Ich hatte wohl Glück, dass sie Tür nicht nach außen hin geöffnet wurde, andernfalls würde ich wohl jetzt einen Freiflug geschenkt bekommen.
„ Risa! Ich werde wegen dir noch einen Herzinfarkt bekommen, ganz im ernst!“ motzte er mich auch gleich an. „ Was machst du denn überhaupt hier draußen?“
„ Nichts.“ antwortete ich ihm und setzte mich wieder hin.
„ Nichts also...“ betrachtete er die Flasche neben mir. „ Ah ja.“
Das die mich ausgerechnet jetzt finden mussten, war wieder so typisch.

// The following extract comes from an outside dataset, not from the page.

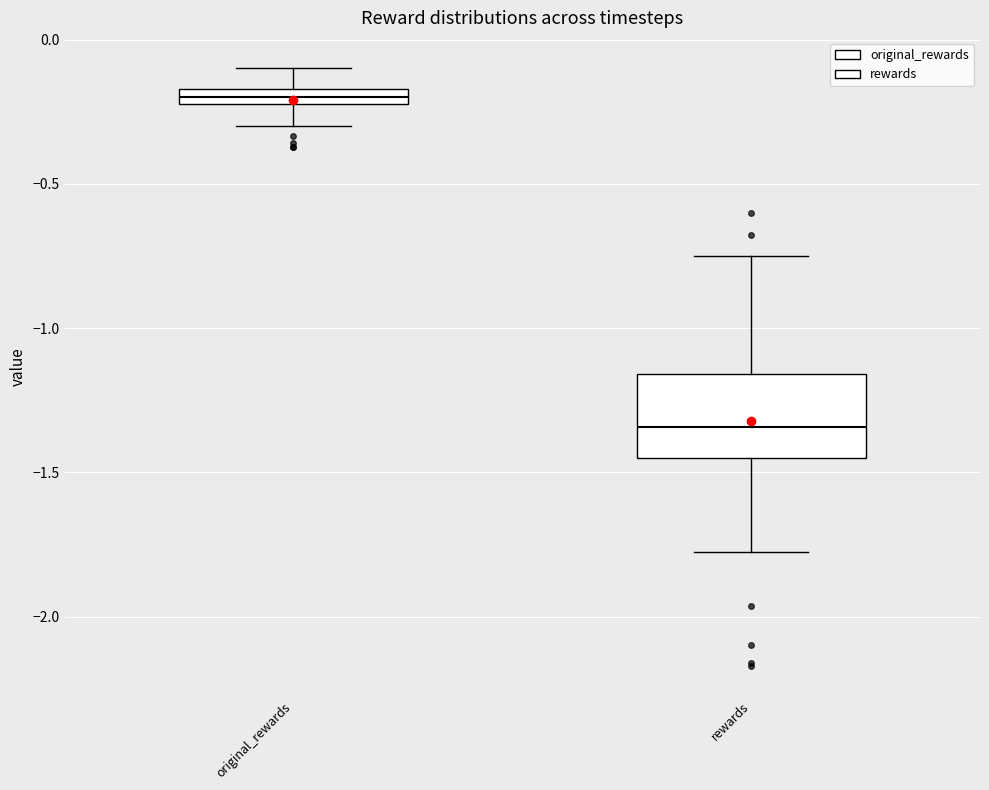

Which box's median line is the lowest?

rewards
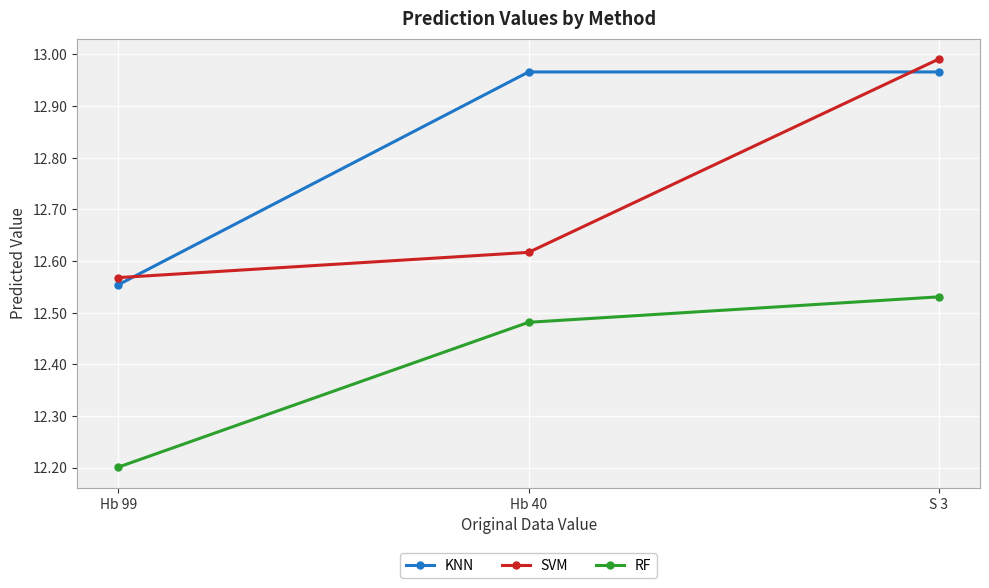

Which series has the largest range (max minus min)?

SVM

„ Was ist los?“ ging er an mir vorbei und hockte sich vor mir hin. „ Hast du etwa geweint?“ strich er mir eine Strähne aus dem Gesicht. „ Ist etwas passiert?“
„ ...“ schweigend senkte ich meine Augen, umschlang meine Knie mit den Armen und lehnte meinen Kopf dann an diese, dabei ließ ich meine Kette fallen, die ich noch in der Hand hielt.

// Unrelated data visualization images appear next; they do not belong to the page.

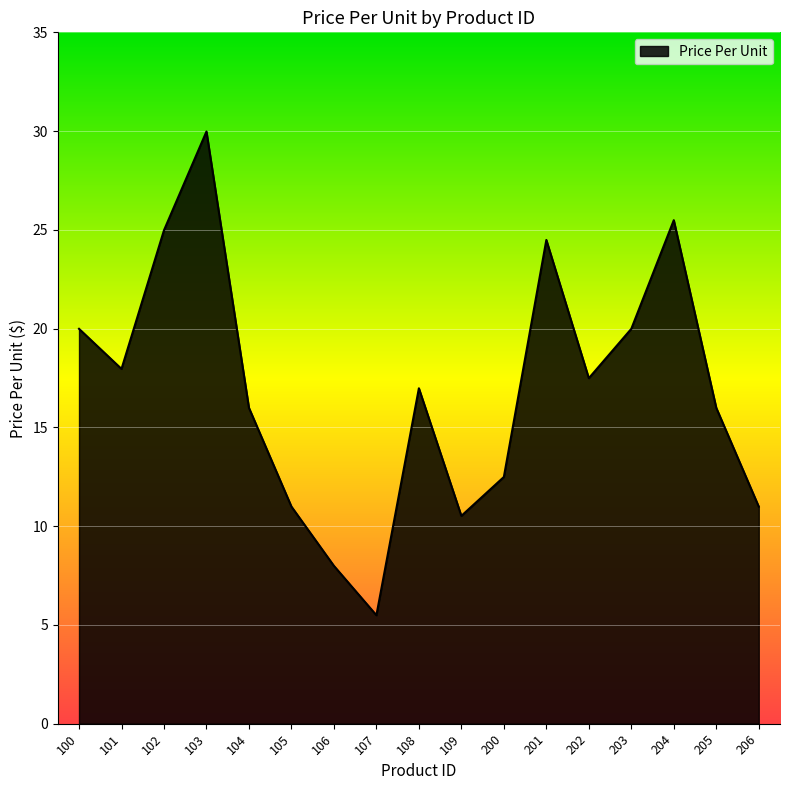

What is the sum of the values at 206 and 201?

35.5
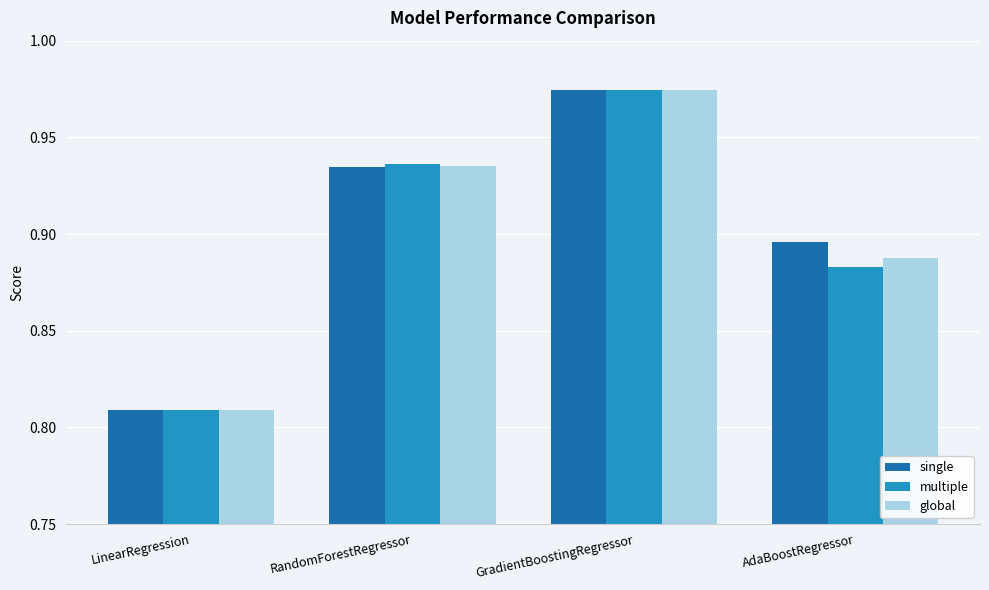

What is the difference between the second highest and minimum values in the global series?

0.1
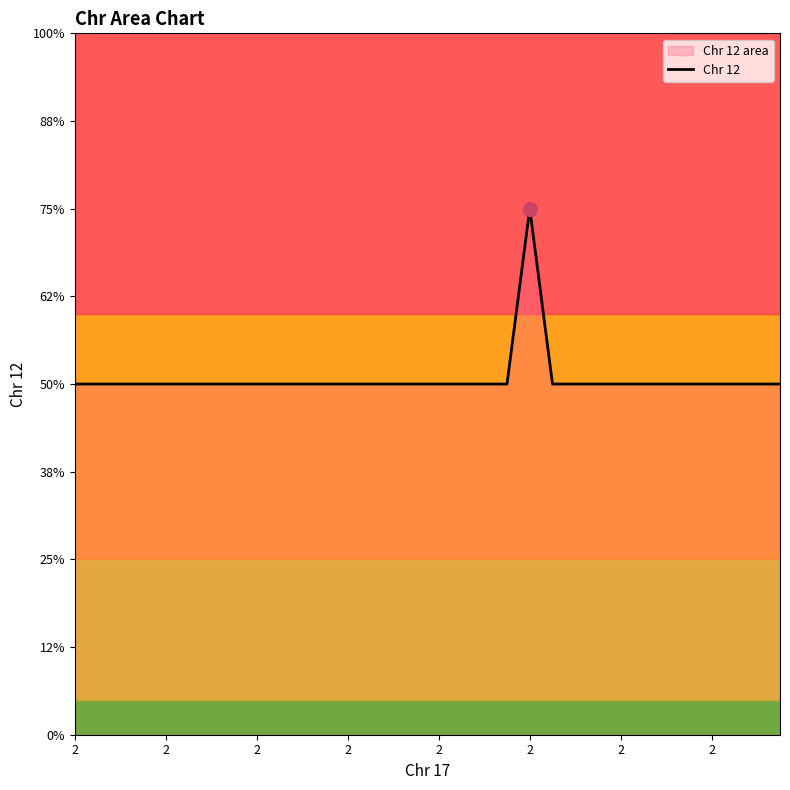

Does the chart have visible grid lines?

No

„ Was ist in Gottes Namen ist los mit dir?“ versuchte er mich weiter zum reden zu bewegen und hob gleichzeitig mein Schmuckstück auf.
Auch Lucia und Keith kamen nun zu mir auf die Treppe.
„ Geht es um deine Eltern? Verdammt, Risa. Rede doch mit mir!“ sprach Misaki weiter besorgt auf mich ein. „ Hattest du Streit mit Rika? Was ist es? Warum versteckst du dich hier in der Kälte?“ doch er bekam noch immer keine Antwort von mir. „ Na gut.“ kurzer Hand nahm er mich auf den Arm und trug mich zurück ins Haus, dort setzte er mich auf der Couch ab.
Etwas erstaunt sah ich ihn an, als er sich neben mir niederließ. Keith nahm noch die Flasche mit rein und stellte sie auf den Wohnzimmertisch, ehe er sich zu mir auf die Couch setzte. Lucia hoffte allerdings nur, dass ich nicht wegen ihr am Boden zerstört war, weil ich sie und den Prinzen eng umschlungen auf dem Balkon stehen sah.
„ Nun erzähl schon was dich so sehr belastet.“ sprach Misaki beruhigend auf mich ein und hielt mir dann meine Kette hin. „ Ist es wegen deinem Vater?“
„ Ja...“ flüsterte ich.
>Oh Gott sei dank.< atmete meine Schwester innerlich erleichtert aus.
„ Ich hab mich in Illumina mit Tartaros und Rika unterhalten und einiges heraus gefunden.“ meine Stimme zitterte noch immer. „ Kronos hätte alles verhindern können.“ ich fühlte mich so leer, innerlich wie abgestorben. Deshalb realisierte ich nicht mal, das mir schon wieder eine Träne über die Wange kullerte. „ Er wusste das Rika sterben würde, aber es war ihm egal. Obwohl er es hätte verhindern können. Aber er hat nichts getan, um sie zu retten und dass, wo es doch in seiner Macht lag. Er hat sein eigenes Kind verraten und im Stich gelassen.“
„ Was?“ starrten mich die drei erschrocken an.
„ Wie er hat es gewusst? Woher konnte er das denn wissen? Und warum hat er dann nichts unternommen, um sie zu retten?“ sprach Lucia aufgebracht drauf los.
„ Opa hat ihm erzählt, dass die Teufel Rika umbringen würden, wenn er nicht einsehen würde, dass Ladthaa zu Kythos gehörte. Aber es war ihm egal. Er hat Opa verbannt, weil er Rika retten wollte, weil er mich gerettet hat und hatte Rika's Schicksal somit besiegelt. Und dann heuchelt er uns auch noch seine Trauer vor, dieses miese Schwein.“ ballte ich meine Hände zu Fäusten. „ Er hat sie auf dem Gewissen. Dabei hätte er nur einlenken müssen. Er hätte den ganzen Scheiß verhindern können. Dieser verdammte Heuchler!“ wutentbrannt warf ich meine Kette gegen die Wand.
Nun waren gleich zwei starke Schultern da, an die ich mich lehnen konnte, als mich Keith allerdings zärtlich umarmte, stieß ich ihn wütend weg.
„ Fass mich nicht an!“ fauchte ich ihn an, sprang auf und raste die Treppe hoch.
„ Risa!“ rief mir Lucia betroffen nach.
„ Keine Sorge, ich kümmer mich um sie.“ so leicht ließ sich Keith nämlich nicht abschütteln und so folgte er mir und ließ meine Schwester mit Misa allein zurück.
„ Ich wusste ja das mein Vater einen an der Klatsche hat, aber das ist selbst für seine Verhältnisse zu heftig.“ murmelte sie.